Newport spending millions on aging water infrastructure, receives donation


Pacific Seafood is donating money to the city after a billing error on its account

Workers at Pacific Seafood in Newport, Oregon, July 2, 2020. (KOIN)

PORTLAND, Ore. (KOIN) — Newport is planning on spending millions to update its aging water infrastructure, and a local company is helping the cause.

Pacific Seafood donated more than $250,000 to assist the city in maintaining, upgrading and addressing its older water infrastructure. The donation came from a billing error after the city accidentally overcharged the company through a compound water meter.

Newport City Manager Spencer Nebel said that “generous action” comes at an important time for the city’s water fund.

“It’s critical for us to be able to provide the water that’s needed for all our customers,” said Nebel. “It’s also critical for the operation of businesses like Pacific Seafood to make sure they have a reliable water source to process the fish that are imported all over the country and the world out of Newport.”

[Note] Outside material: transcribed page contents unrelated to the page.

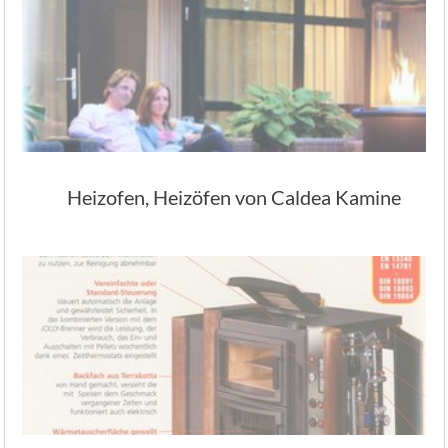
Heizofen, Heizöfen von Caldea Kamine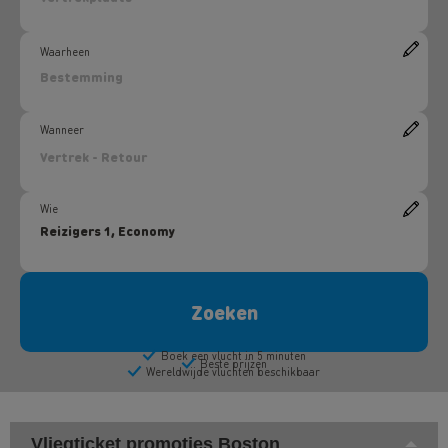
Vliegticket promoties Boston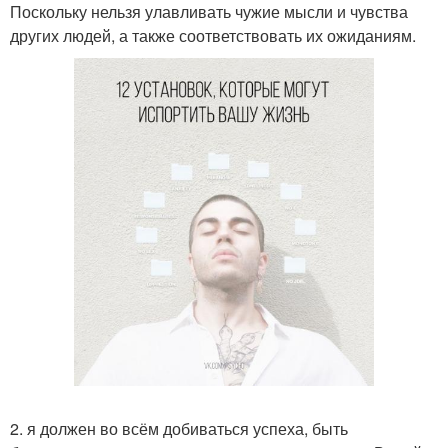
Поскольку нельзя улавливать чужие мысли и чувства
других людей, а также соответствовать их ожиданиям.
2. я должен во всём добиваться успеха, быть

Pacific Seafood operates five seafood processing facilities along Newport’s working waterfront. According to the city, the company is one the city’s largest employers, and the commercial fishing industry is the largest single contributor to net earnings in Lincoln County.

Last summer, Pacific Seafood had to temporarily halt production at the city’s request due to the city not being able to produce enough water.

Nebel said that Newport has been actively engaged in infrastructure replacement for about the last decade considering the city’s infrastructure is between 80 to 100 years old.

“We have to ultimately replace our reservoir and our dams, which is about an $80 million project that will be coming up at some point in the next few years,” he explained.

After the state’s last legislative session, Oregon lawmakers allocated $14 million to help Newport with the costly project.

The city is also investing $500,000 on a project to mix more raw water to help eliminate organic solids from clogging water filters.

With most of the state of Oregon in a drought, Nebel hopes people can appreciate the water they have and conserve as much as possible.

“We all need to value water as a resource and certainly limit the waste of it. From a city standpoint, we want to make sure that we’re building it correctly in the future,” he noted.